Question

If ${{3}^{rd}}$ term of an H.P. is 7 and \[{{7}^{th}}\] term of H.P. is 3 then \[{{10}^{th}}\] term is?
a) $\dfrac{3}{7}$
b) $\dfrac{21}{10}$
c) $\dfrac{10}{7}$
d) $\dfrac{3}{7}$

Answer 1

Hint: A harmonic progression or HP is a progression formed by taking the reciprocals of an arithmetic progression. So, the terms of HP can be given as:
$\dfrac{1}{a},\dfrac{1}{a+d},\dfrac{1}{a+2d},\dfrac{1}{a+3d},.....$where a is the first term and d is the common difference.
General formula for ${{n}^{th}}$ term of HP:
${{a}_{n}}=\dfrac{1}{a+\left( n-1 \right)d}$
Use the given formula and try to find the value of a and d from the given terms in the question and substitute to find the \[{{10}^{th}}\] term.
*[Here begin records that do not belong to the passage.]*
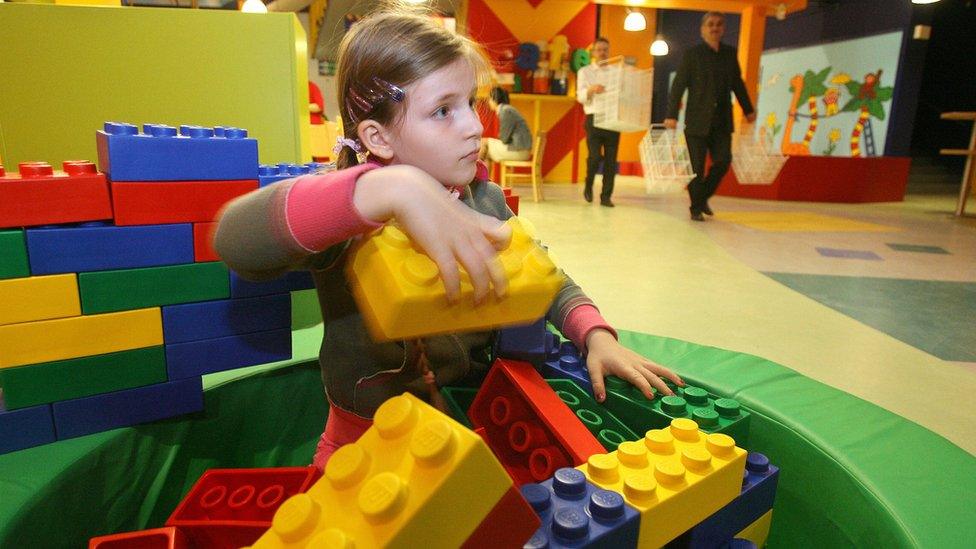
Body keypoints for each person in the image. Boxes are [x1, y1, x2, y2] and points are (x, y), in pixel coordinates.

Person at [214, 10, 683, 469]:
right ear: (377, 137)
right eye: (443, 110)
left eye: (471, 103)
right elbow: (235, 241)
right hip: (362, 448)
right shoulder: (347, 217)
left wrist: (595, 334)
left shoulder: (484, 200)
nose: (476, 126)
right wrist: (385, 189)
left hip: (469, 425)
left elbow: (546, 279)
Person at [665, 11, 756, 221]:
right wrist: (671, 115)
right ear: (703, 29)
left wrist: (749, 110)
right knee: (696, 169)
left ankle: (700, 198)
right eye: (710, 24)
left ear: (723, 29)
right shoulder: (692, 55)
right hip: (696, 121)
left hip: (722, 122)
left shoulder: (729, 54)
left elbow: (737, 84)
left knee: (723, 161)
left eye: (718, 24)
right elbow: (678, 86)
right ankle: (697, 208)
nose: (714, 28)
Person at [576, 37, 620, 207]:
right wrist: (591, 89)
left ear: (609, 51)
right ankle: (588, 185)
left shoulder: (617, 72)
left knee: (611, 161)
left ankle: (606, 196)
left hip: (613, 119)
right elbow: (579, 97)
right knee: (594, 157)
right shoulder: (585, 72)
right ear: (593, 53)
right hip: (593, 118)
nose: (602, 53)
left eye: (605, 49)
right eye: (599, 49)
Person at [481, 87, 532, 163]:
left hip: (519, 151)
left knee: (483, 142)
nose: (488, 102)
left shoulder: (505, 111)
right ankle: (483, 175)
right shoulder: (507, 109)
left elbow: (504, 138)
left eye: (489, 99)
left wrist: (499, 137)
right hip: (520, 149)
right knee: (486, 150)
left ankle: (475, 173)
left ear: (495, 99)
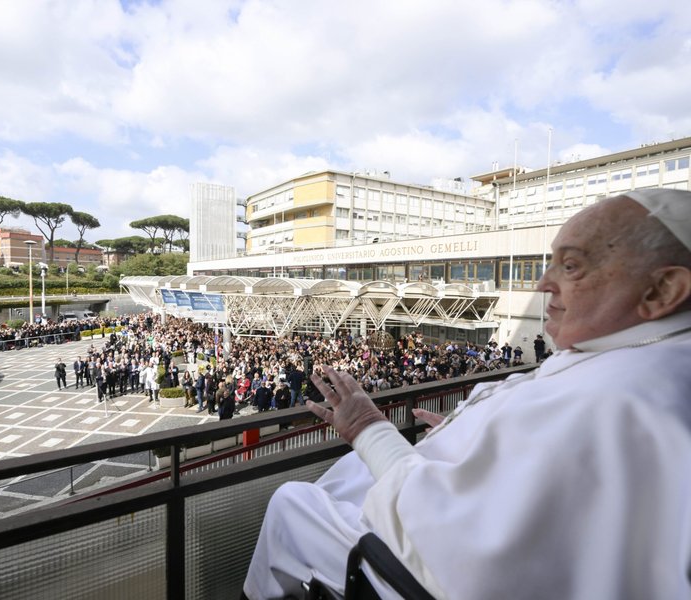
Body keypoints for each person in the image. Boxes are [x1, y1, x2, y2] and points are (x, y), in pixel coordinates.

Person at [243, 189, 691, 600]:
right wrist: (480, 439)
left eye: (571, 266)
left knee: (292, 503)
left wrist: (367, 426)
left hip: (420, 572)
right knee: (354, 472)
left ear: (662, 289)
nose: (543, 284)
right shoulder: (645, 360)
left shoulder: (618, 395)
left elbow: (467, 545)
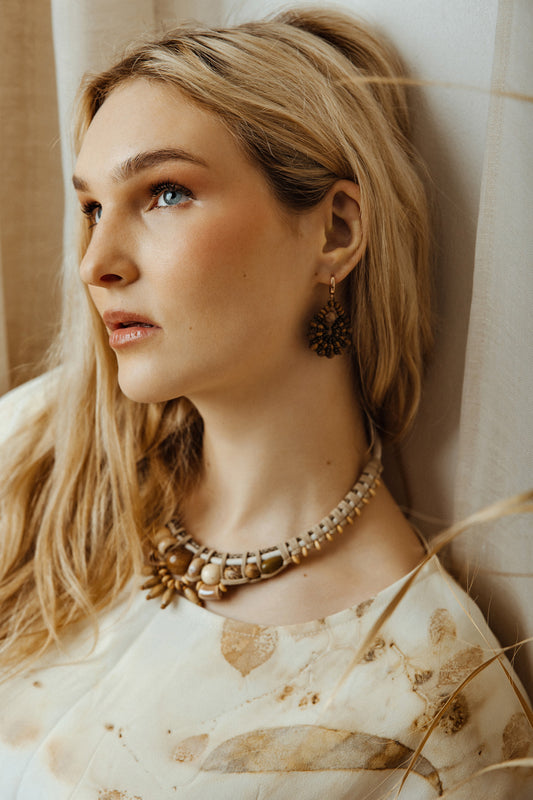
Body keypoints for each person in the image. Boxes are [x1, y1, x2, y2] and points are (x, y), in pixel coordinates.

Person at [0, 8, 531, 799]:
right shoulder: (35, 452)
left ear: (335, 229)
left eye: (166, 192)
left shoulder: (430, 698)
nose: (96, 263)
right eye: (91, 208)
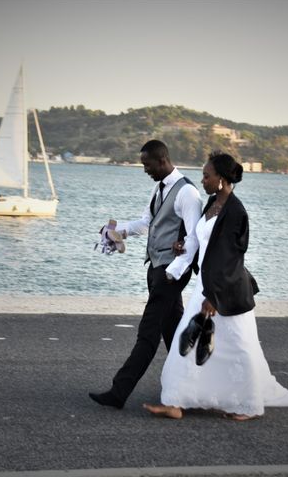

Complete step by step answer:
Since it is given in the question that ${{3}^{rd}}$ term of an H.P. is 7 and \[{{7}^{th}}\] term of H.P. is 3.
So, by using the general formula for HP we can write:
$\begin{align}
  & {{a}_{3}}=\dfrac{1}{a+2d}=7......(1) \\
 & {{a}_{7}}=\dfrac{1}{a+6d}=3......(2) \\
\end{align}$
We can rewrite equation (1) and (2) as:
$\begin{align}
  & a+2d=\dfrac{1}{7}......(3) \\
 & a+6d=\dfrac{1}{3}......(4) \\
\end{align}$
So, we have two equations in two variables. Solve the above equations to get the value of a and d.
Subtract equation (3) from equation (4), we get:
$\begin{align}
  & 4d=\dfrac{1}{3}-\dfrac{1}{7} \\
 & 4d=\dfrac{4}{21} \\
 & d=\dfrac{1}{21}......(5)
\end{align}$
Substitute the value of d in equation (3), we get:
$\begin{align}
  & a+2\left( \dfrac{1}{21} \right)=\dfrac{1}{7} \\
 & a=\dfrac{1}{7}-\dfrac{2}{21} \\
 & a=\dfrac{1}{21}......(6)
\end{align}$
Now, using the general formula, find the \[{{10}^{th}}\] term of HP.
$\begin{align}
  & {{a}_{10}}=\dfrac{1}{a+9d} \\
 & =\dfrac{1}{\dfrac{1}{21}+9\times \dfrac{1}{21}} \\
 & =\dfrac{21}{10}
\end{align}$

So, the correct answer is “Option B”.

Note: While dealing with harmonic progressions, always remember that harmonic progressions are reciprocal of arithmetic progression but not arithmetic progression itself. So, when we apply the general formula for ${{n}^{th}}$ term of harmonic progression, it is reciprocal of ${{n}^{th}}$ term of an arithmetic progression.
So, another way to solve the harmonic progression is to take the reciprocal of the given series and treat it as an arithmetic series.